** EXCERPT follows **

Controversy over Jana Gana Mana takes a new turn
Sharat Pradhan in Lucknow
The controversy over the actual composer of the national anthem took yet another twist this week, with Calcutta-based Rabindra Sangeet exponent Subinoy Roy facing a defamation suit in the court of the Darjeeling chief judicial magistrate.
The suit, filed by the Communist Party (Revolutionary Marxist), takes exception to a statement made by Roy in a recent edition of The Pioneer, in which he says that a Gorkha was not capable of the kind of musical talent required to have composed the music for the Indian national anthem.
Roy refutes claims that the tune for Jana Gana Mana was composed by Captain Ram Singh, member of Netaji Subhas Chandra Bose's Indian National Army and well-known music composer, and avers that Nobel Laureate Rabindranath Tagore, who penned the words, had also composed the music.

** End of EXCERPT **
** PROVIDED INFORMATION follows **

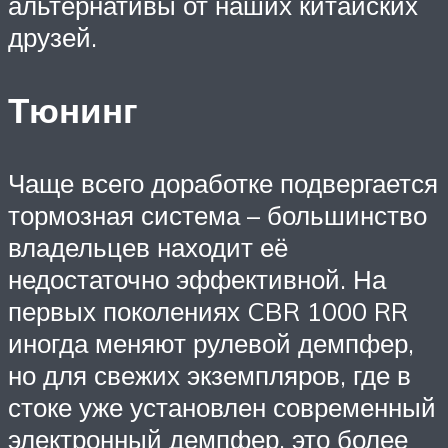
альтернативы от наших китайских
друзей.
Тюнинг
Чаще всего доработке подвергается
тормозная система – большинство
владельцев находит её
недостаточно эффективной. На
первых поколениях CBR 1000 RR
иногда меняют рулевой демпфер,
но для свежих экземпляров, где в
стоке уже установлен современный
электронный демпфер, это более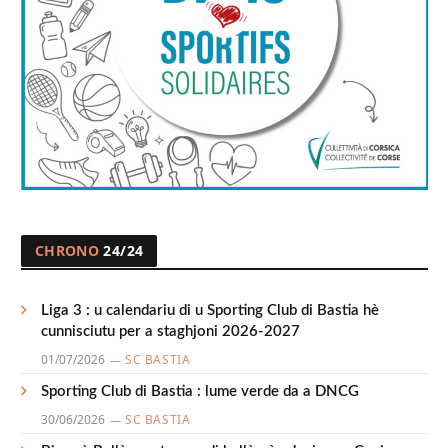
CHRONO
24/24
Liga 3 : u calendariu di u Sporting Club di Bastia hè
cunnisciutu per a staghjoni 2026-2027
01/07/2026
SC BASTIA
Sporting Club di Bastia : lume verde da a DNCG
30/06/2026
SC BASTIA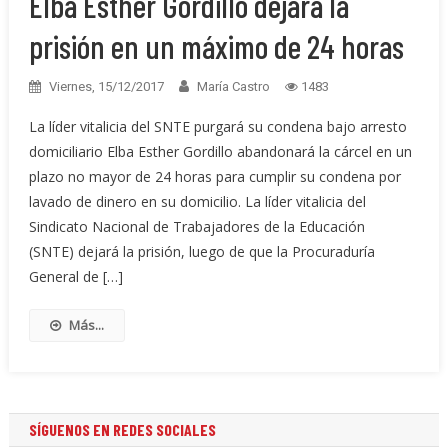
Elba Esther Gordillo dejará la
prisión en un máximo de 24 horas
Viernes, 15/12/2017
María Castro
1483
La líder vitalicia del SNTE purgará su condena bajo arresto
domiciliario Elba Esther Gordillo abandonará la cárcel en un
plazo no mayor de 24 horas para cumplir su condena por
lavado de dinero en su domicilio. La líder vitalicia del
Sindicato Nacional de Trabajadores de la Educación
(SNTE) dejará la prisión, luego de que la Procuraduría
General de […]
Más...
SÍGUENOS EN REDES SOCIALES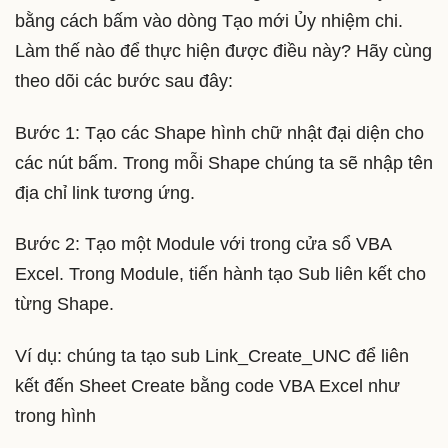
bằng cách bấm vào dòng Tạo mới Ủy nhiệm chi.
Làm thế nào để thực hiện được điều này? Hãy cùng
theo dõi các bước sau đây:
Bước 1: Tạo các Shape hình chữ nhật đại diện cho
các nút bấm. Trong mỗi Shape chúng ta sẽ nhập tên
địa chỉ link tương ứng.
Bước 2: Tạo một Module với trong cửa sổ VBA
Excel. Trong Module, tiến hành tạo Sub liên kết cho
từng Shape.
Ví dụ: chúng ta tạo sub Link_Create_UNC để liên
kết đến Sheet Create bằng code VBA Excel như
trong hình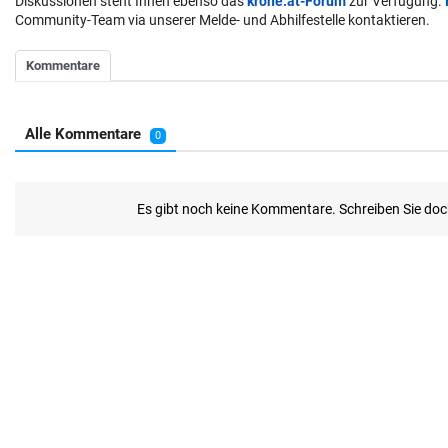
Diskussionen steht Ihnen ebenso das
krone.at-Forum
zur Verfügung.
Community-Team via unserer Melde- und Abhilfestelle kontaktieren.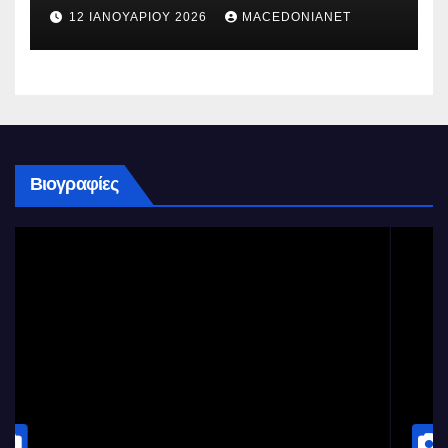
12 ΙΑΝΟΥΑΡΊΟΥ 2026
MACEDONIANET
Βιογραφίες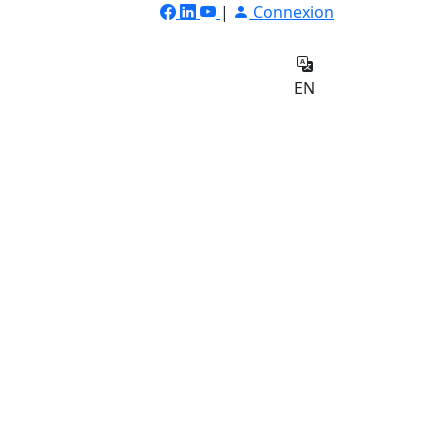
|
Connexion
ilateur
Qui
e
sommes-
Contact
EN
nous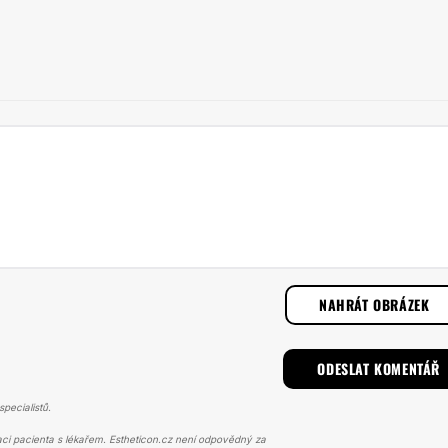
NAHRÁT OBRÁZEK
pecialistů.
ci pacienta s lékařem. Estheticon.cz není odpovědný za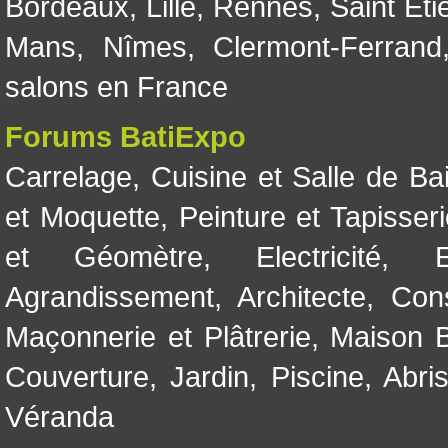
Bordeaux
,
Lille
,
Rennes
,
Saint Eti
Mans
,
Nîmes
,
Clermont-Ferrand
salons en France
Forums BatiExpo
Carrelage
,
Cuisine et Salle de Ba
et Moquette
,
Peinture et Tapisser
et Géomètre
,
Electricité
,
Agrandissement
,
Architecte
,
Con
Maçonnerie et Plâtrerie
,
Maison B
Couverture
,
Jardin
,
Piscine, Abri
Véranda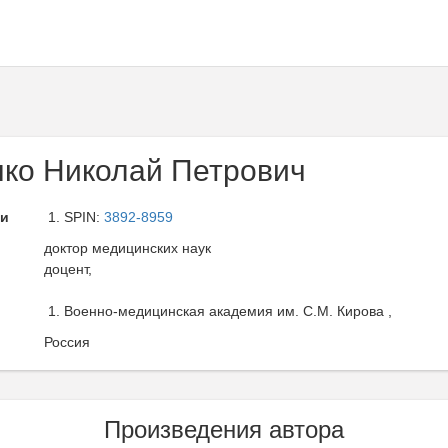
ко Николай Петрович
ли
SPIN:
3892-8959
доктор медицинских наук
доцент,
Военно-медицинская академия им. С.М. Кирова ,
Россия
Произведения автора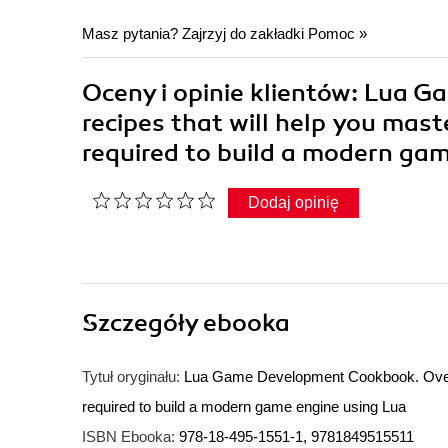
Masz pytania? Zajrzyj do zakładki
Pomoc
»
Oceny i opinie klientów: Lua 
recipes that will help you mas
required to build a modern ga
Dodaj opinię
Szczegóły
ebooka
Tytuł oryginału:
Lua Game Development Cookbook. Over 70
required to build a modern game engine using Lua
ISBN Ebooka:
978-18-495-1551-1, 9781849515511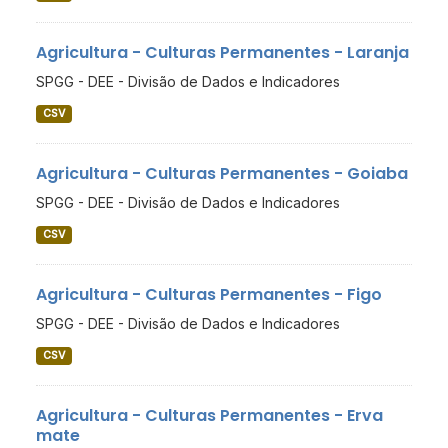
Agricultura - Culturas Permanentes - Laranja
SPGG - DEE - Divisão de Dados e Indicadores
CSV
Agricultura - Culturas Permanentes - Goiaba
SPGG - DEE - Divisão de Dados e Indicadores
CSV
Agricultura - Culturas Permanentes - Figo
SPGG - DEE - Divisão de Dados e Indicadores
CSV
Agricultura - Culturas Permanentes - Erva
mate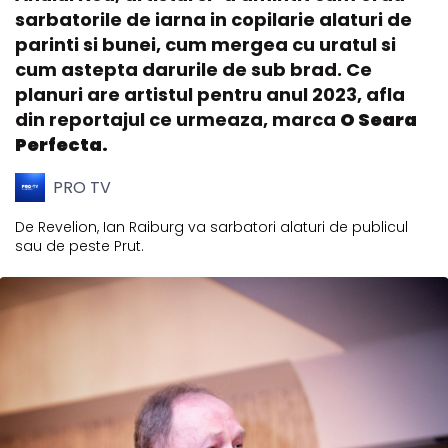
sarbatorile de iarna in copilarie alaturi de
parinti si bunei, cum mergea cu uratul si
cum astepta darurile de sub brad. Ce
planuri are artistul pentru anul 2023, afla
din reportajul ce urmeaza, marca
O Seara
Perfecta.
PRO TV
De Revelion, Ian Raiburg va sarbatori alaturi de publicul
sau de peste Prut.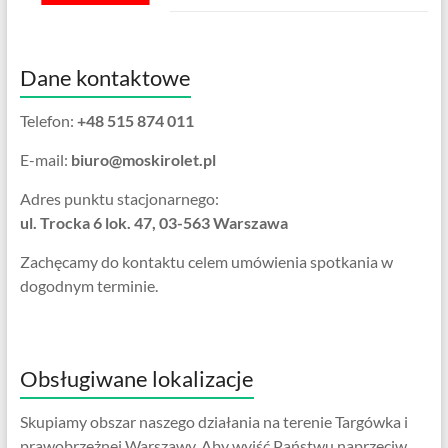
Dane kontaktowe
Telefon:
+48 515 874 011
E-mail:
biuro@moskirolet.pl
Adres punktu stacjonarnego:
ul. Trocka 6 lok. 47, 03-563 Warszawa
Zachęcamy do kontaktu celem umówienia spotkania w
dogodnym terminie.
Obsługiwane lokalizacje
Skupiamy obszar naszego działania na terenie Targówka i
prawobrzeżnej Warszawy. Aby wyjść Państwu naprzeciw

** End of PROVIDED INFORMATION **

TASKS AND EXERCISES |
**1.** From the anthem controversy article, reproduce the stretch from "Controversy over Jana" through "composed the music.".
**2.** Using the anthem controversy article, answer these questions:
(a) Which party filed the defamation suit against Subinoy Roy?
(b) In which court was the suit brought?
(c) Who does Roy say composed the music for Jana Gana Mana?
The records have no connection to the anthem controversy article.

LIST OF ANSWERS |
**1.**
Controversy over Jana Gana Mana takes a new turn
Sharat Pradhan in Lucknow
The controversy over the actual composer of the national anthem took yet another twist this week, with Calcutta-based Rabindra Sangeet exponent Subinoy Roy facing a defamation suit in the court of the Darjeeling chief judicial magistrate.
The suit, filed by the Communist Party (Revolutionary Marxist), takes exception to a statement made by Roy in a recent edition of The Pioneer, in which he says that a Gorkha was not capable of the kind of musical talent required to have composed the music for the Indian national anthem.
Roy refutes claims that the tune for Jana Gana Mana was composed by Captain Ram Singh, member of Netaji Subhas Chandra Bose's Indian National Army and well-known music composer, and avers that Nobel Laureate Rabindranath Tagore, who penned the words, had also composed the music.

**2.**
(a) The Communist Party (Revolutionary Marxist)
(b) The court of the Darjeeling chief judicial magistrate
(c) Rabindranath Tagore